The engineering time spent building and maintaining these coordination systems is enormous and almost entirely undifferentiated. Teams rebuild it from scratch using a combination of message queues, background workers, database tables used as makeshift queues, and custom retry logic. Each implementation has its own failure modes, its own debugging surface, its own operational burden.

The case that this is a primitive

The argument that durable workflow coordination is a primitive — rather than a feature to be composed from existing tools — rests on a few observations.

First, the problem is universal across application domains. Payment processors, SaaS products, data platforms, marketplaces, developer tools — all of them eventually build a version of the same workflow coordination system. When you see the same problem appear at the same layer of the stack across fundamentally different application types, that's usually a sign the problem deserves its own abstraction.

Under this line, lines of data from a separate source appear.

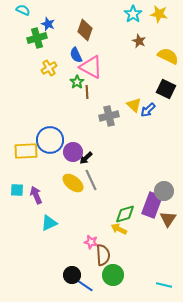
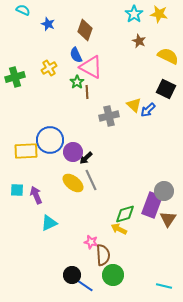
cyan star: moved 1 px right
green cross: moved 22 px left, 39 px down
cyan line: moved 1 px down
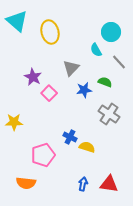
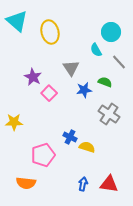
gray triangle: rotated 18 degrees counterclockwise
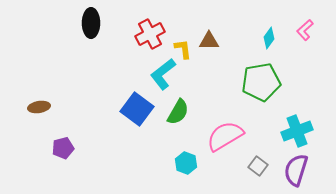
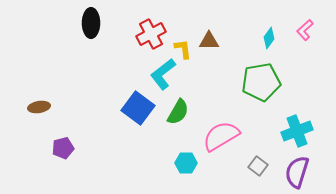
red cross: moved 1 px right
blue square: moved 1 px right, 1 px up
pink semicircle: moved 4 px left
cyan hexagon: rotated 20 degrees counterclockwise
purple semicircle: moved 1 px right, 2 px down
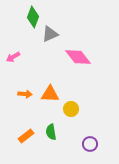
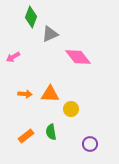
green diamond: moved 2 px left
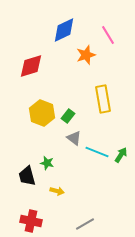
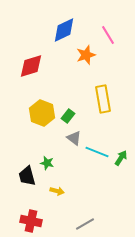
green arrow: moved 3 px down
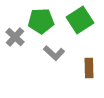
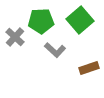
green square: rotated 8 degrees counterclockwise
gray L-shape: moved 1 px right, 3 px up
brown rectangle: rotated 72 degrees clockwise
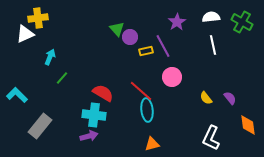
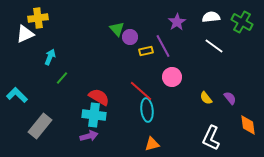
white line: moved 1 px right, 1 px down; rotated 42 degrees counterclockwise
red semicircle: moved 4 px left, 4 px down
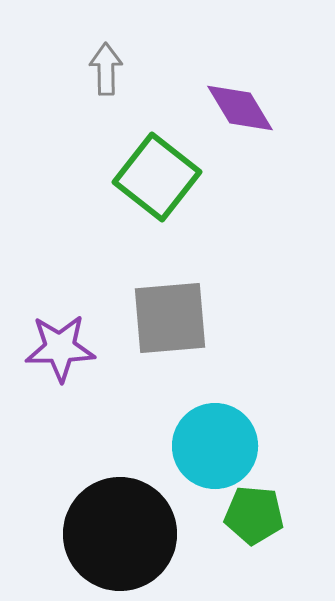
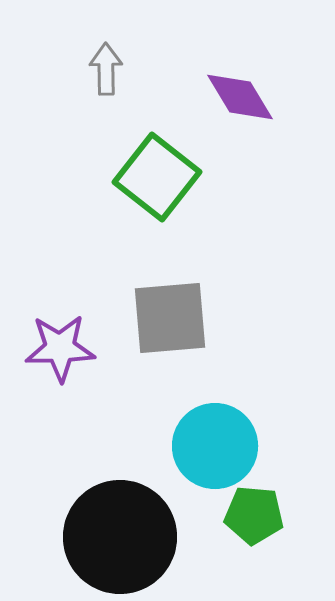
purple diamond: moved 11 px up
black circle: moved 3 px down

Second, the correct implementation is genuinely hard to get right. Durability guarantees — the assurance that a workflow will eventually complete even if the execution environment fails midway through — are not trivial to build. They require careful thinking about state persistence, idempotency, execution semantics under partial failure, and clock drift. Most teams who build their own workflow coordination system do so without fully thinking through these properties. The result is systems that work well under happy-path conditions and fail in subtle ways under load or failure conditions.

Third, the problem compounds. As an application grows, the number of workflows grows. Each workflow adds state that needs to be tracked, failure cases that need to be handled, dependencies that need to be understood. Companies that built their coordination layer on top of message queues and database tables find themselves, at scale, operating a custom distributed system that nobody wanted to own.

What the Inngest bet is

The bet behind investing in Inngest — and, in the broader category, the bet that workflow coordination becomes a standalone infrastructure layer — is that the cost of the custom-built approach eventually exceeds the cost of adopting a dedicated primitive, and that crossover happens earlier than most teams expect.

The relevant dynamic is that serverless and edge compute environments make the problem more acute, not less. When your execution environment is ephemeral, coordinating state across function invocations requires either a very careful use of external storage or a purpose-built coordination layer. Serverless amplifies the need for workflow primitives precisely because the execution environment doesn't retain memory between calls.

Inngest's design reflects this. The coordination layer is external to the function execution environment — which is the correct architecture for serverless systems. Functions don't need to know about their own retry logic or state persistence; that's handled by the platform. This separation is what makes the abstraction clean and what makes it possible to run Inngest-coordinated functions across different execution environments.

The competitive question

The natural question is whether cloud providers will absorb this category. AWS Step Functions, Azure Durable Functions, GCP Workflows — each provider has a workflow offering. The question is whether these platform-native offerings create a ceiling on the independent category or whether the independent products can build durable differentiation.

Our read: provider-native workflow tools are optimized for their own execution environments and tend to have friction at the boundaries — when you want to run functions across providers, in edge environments, or with language-native ergonomics that don't map to the provider's model. Developer experience is also systematically better on the independent side — the open-source projects in this space attract contributors who are solving the problem because they find it interesting, which tends to produce better APIs over time.

The companies in this category that win will do so by having substantially better developer experience and a cleaner abstraction than the platform-native alternatives — and by establishing themselves in the developer workflow before teams have locked in the provider-native tool. That's the race, and it's winnable.